I choked slow, shuddering breaths while I shut down the laptop, pulled its battery, slipped out the hard drive, and slotted home a clean mirror replacement. As it rebooted, a knock on the door shattered my resolve.

Almost.

About to puke, I palmed the dirty drive and sprinted into the bedroom where, leaning out the back window, I pushed it and the passport through a crack in the wall. A satisfying, muffled clunk said they found their hiding place.

After a deep gasp, I opened the door to Chavez's five-0'clock-shadowed smirk. I forced a smile. "Hey. What brings you here?"

The agent narrowed his eyes. "I wonder. Can I come in?"

I fought an urge to slam the door. "Sure," I said, leading him into my living room.

Chavez scanned my pad, hesitating over the laptop, then eyeing my bag. "Goin' somewhere?"

"Vegas.
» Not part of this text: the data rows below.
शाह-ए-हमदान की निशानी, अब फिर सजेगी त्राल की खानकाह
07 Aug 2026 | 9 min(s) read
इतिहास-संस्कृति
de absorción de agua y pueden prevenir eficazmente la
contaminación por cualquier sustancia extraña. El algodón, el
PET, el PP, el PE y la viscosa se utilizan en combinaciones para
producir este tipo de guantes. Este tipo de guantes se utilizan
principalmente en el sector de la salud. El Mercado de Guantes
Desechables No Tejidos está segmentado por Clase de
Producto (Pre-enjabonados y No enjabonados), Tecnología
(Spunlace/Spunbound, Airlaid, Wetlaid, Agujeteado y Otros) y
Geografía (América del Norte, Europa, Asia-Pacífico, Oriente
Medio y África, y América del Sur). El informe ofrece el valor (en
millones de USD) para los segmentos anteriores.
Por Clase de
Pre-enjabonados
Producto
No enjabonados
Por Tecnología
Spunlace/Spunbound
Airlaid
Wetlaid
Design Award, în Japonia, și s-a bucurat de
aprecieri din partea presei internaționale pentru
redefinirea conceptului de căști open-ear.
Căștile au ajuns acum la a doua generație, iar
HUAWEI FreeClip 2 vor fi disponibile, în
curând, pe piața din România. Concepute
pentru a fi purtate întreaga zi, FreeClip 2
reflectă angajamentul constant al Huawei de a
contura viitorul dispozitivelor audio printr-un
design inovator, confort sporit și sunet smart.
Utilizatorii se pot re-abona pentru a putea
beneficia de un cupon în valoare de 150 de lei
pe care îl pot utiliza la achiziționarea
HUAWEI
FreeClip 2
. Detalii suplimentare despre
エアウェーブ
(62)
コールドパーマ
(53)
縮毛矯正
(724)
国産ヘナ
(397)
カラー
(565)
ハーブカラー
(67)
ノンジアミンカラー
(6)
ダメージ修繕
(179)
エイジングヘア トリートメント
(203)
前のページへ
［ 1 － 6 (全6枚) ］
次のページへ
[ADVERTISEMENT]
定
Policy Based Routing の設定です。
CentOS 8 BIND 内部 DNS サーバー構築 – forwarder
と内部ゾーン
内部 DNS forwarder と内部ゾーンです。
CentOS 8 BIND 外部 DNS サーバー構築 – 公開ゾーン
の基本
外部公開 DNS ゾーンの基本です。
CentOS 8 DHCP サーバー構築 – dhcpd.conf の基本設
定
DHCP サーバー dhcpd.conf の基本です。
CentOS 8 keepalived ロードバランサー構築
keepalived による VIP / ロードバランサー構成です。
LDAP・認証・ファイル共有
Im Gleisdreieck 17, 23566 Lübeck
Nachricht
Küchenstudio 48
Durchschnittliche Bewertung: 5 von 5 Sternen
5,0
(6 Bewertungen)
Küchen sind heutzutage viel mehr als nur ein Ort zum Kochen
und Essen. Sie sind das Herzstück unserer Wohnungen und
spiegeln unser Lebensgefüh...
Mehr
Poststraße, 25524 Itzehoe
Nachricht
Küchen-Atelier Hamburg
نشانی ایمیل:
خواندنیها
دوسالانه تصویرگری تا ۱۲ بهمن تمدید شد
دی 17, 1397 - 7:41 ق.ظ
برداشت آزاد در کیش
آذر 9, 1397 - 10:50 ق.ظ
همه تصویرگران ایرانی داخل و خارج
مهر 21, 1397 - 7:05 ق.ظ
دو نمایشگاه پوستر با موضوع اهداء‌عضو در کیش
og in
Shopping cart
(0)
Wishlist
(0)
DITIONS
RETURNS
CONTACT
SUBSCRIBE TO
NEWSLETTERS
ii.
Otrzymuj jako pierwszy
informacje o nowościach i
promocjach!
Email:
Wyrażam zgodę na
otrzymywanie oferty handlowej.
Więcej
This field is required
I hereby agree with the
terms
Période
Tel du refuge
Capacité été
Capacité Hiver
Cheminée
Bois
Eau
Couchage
Why?"

Hands-on-hips, Chavez towered over me. "Let's cut the crap. We both know why I'm here. Mac had you pegged all along. Tonight's sting was her brainchild."

My legs wobbled, and I struggled to keep panic from my face.

Mac?

What the...

No! She wouldn't!

Forcing firmness into my voice, I retreated a step. "What the hell you talkin' about?"

Chavez rolled his eyes before removing a folded document from his back pocket. "Got a warrant." Red and blue lights flashed against the window, and Chavez hooked a thumb over his shoulder. "The backup's here. What say we take this downtown and see what's on your laptop."



Like she figured, I kept my mouth shut and lawyered up. They never found any evidence. And Mac--well--it was her testimony, but she disappeared. Last I heard, she rode into night.